━━━━━ DATASET CONTENT
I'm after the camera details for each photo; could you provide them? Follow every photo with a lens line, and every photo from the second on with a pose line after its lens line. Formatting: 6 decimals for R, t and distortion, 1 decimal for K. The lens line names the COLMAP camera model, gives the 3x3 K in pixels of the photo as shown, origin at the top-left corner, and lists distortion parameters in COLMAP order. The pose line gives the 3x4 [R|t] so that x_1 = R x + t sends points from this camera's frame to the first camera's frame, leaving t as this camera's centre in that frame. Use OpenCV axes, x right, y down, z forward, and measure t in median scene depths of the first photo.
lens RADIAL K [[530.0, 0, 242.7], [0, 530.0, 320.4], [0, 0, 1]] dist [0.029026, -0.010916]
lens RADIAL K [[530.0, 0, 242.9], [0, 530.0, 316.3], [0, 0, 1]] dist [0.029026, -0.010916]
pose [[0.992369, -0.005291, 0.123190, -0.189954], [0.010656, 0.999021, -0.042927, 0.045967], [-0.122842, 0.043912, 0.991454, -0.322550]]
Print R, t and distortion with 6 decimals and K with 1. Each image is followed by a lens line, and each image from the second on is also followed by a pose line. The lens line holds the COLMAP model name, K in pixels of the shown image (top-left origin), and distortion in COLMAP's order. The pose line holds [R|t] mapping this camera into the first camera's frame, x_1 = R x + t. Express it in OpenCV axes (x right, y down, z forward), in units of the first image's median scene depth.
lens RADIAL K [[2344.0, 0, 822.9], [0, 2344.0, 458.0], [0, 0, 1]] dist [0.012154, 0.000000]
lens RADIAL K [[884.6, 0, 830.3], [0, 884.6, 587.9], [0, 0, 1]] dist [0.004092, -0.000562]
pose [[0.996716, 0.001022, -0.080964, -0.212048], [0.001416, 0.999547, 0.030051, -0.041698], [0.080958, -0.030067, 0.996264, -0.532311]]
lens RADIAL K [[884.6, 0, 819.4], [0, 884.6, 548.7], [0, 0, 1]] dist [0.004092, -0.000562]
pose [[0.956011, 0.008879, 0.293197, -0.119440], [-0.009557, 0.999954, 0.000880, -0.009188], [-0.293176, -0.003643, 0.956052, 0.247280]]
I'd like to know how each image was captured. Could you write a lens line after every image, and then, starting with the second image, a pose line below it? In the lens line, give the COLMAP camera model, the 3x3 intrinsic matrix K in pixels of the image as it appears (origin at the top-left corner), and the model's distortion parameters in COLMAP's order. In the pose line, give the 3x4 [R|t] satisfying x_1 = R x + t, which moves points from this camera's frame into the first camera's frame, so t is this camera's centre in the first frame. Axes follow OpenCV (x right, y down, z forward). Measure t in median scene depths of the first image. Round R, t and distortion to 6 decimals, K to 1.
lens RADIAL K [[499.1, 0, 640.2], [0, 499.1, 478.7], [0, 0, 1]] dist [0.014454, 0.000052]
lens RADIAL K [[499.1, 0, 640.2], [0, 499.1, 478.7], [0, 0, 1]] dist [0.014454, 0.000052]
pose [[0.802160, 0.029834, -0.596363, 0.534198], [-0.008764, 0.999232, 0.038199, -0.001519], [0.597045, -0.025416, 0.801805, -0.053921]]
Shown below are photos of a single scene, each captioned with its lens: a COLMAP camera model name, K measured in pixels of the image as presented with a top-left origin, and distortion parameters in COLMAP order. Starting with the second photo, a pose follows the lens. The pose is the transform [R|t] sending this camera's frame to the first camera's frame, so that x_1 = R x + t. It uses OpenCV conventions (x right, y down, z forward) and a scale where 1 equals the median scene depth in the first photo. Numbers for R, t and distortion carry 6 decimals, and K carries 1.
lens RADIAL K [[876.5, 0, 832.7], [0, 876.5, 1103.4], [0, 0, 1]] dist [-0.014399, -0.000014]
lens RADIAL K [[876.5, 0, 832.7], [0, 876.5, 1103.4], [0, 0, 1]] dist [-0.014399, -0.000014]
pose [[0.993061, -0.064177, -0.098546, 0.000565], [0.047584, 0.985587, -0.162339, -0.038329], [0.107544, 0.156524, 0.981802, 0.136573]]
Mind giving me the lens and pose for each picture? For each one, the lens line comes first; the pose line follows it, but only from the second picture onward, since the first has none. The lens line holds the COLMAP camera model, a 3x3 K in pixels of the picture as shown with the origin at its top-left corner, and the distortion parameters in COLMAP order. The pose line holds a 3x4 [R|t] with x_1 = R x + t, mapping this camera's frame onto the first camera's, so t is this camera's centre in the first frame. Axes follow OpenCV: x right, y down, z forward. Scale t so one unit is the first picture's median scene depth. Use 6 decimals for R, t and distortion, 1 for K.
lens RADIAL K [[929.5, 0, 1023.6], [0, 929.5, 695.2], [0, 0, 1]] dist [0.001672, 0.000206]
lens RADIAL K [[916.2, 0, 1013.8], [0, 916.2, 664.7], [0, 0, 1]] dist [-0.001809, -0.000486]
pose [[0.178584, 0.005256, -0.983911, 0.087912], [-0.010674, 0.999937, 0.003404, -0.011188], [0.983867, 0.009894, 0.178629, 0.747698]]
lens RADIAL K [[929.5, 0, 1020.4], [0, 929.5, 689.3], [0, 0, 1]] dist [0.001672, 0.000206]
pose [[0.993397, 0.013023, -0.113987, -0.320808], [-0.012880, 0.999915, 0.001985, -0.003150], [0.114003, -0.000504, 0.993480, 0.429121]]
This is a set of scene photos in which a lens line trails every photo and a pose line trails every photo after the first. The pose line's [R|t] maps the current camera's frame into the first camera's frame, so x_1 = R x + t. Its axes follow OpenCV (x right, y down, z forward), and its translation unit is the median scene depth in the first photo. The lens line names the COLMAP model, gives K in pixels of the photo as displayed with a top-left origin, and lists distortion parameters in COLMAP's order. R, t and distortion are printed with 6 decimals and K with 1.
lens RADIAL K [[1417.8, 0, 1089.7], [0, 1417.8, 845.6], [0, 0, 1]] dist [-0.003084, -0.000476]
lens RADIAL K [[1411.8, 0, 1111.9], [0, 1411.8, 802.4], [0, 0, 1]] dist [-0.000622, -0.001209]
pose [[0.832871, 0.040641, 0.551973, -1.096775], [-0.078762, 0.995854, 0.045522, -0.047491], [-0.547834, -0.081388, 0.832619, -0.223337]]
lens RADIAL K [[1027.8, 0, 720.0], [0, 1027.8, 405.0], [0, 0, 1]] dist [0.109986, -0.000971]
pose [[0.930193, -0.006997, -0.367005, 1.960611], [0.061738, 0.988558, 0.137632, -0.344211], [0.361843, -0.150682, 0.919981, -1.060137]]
━━━━━━━━━━
◆ WORK TASK: Which lines in the material above contain the word "details"? List each one in full.

◆ PROBLEM SOLUTION:
I'm after the camera details for each photo; could you provide them? Follow every photo with a lens line, and every photo from the second on with a pose line after its lens line. Formatting: 6 decimals for R, t and distortion, 1 decimal for K. The lens line names the COLMAP camera model, gives the 3x3 K in pixels of the photo as shown, origin at the top-left corner, and lists distortion parameters in COLMAP order. The pose line gives the 3x4 [R|t] so that x_1 = R x + t sends points from this camera's frame to the first camera's frame, leaving t as this camera's centre in that frame. Use OpenCV axes, x right, y down, z forward, and measure t in median scene depths of the first photo.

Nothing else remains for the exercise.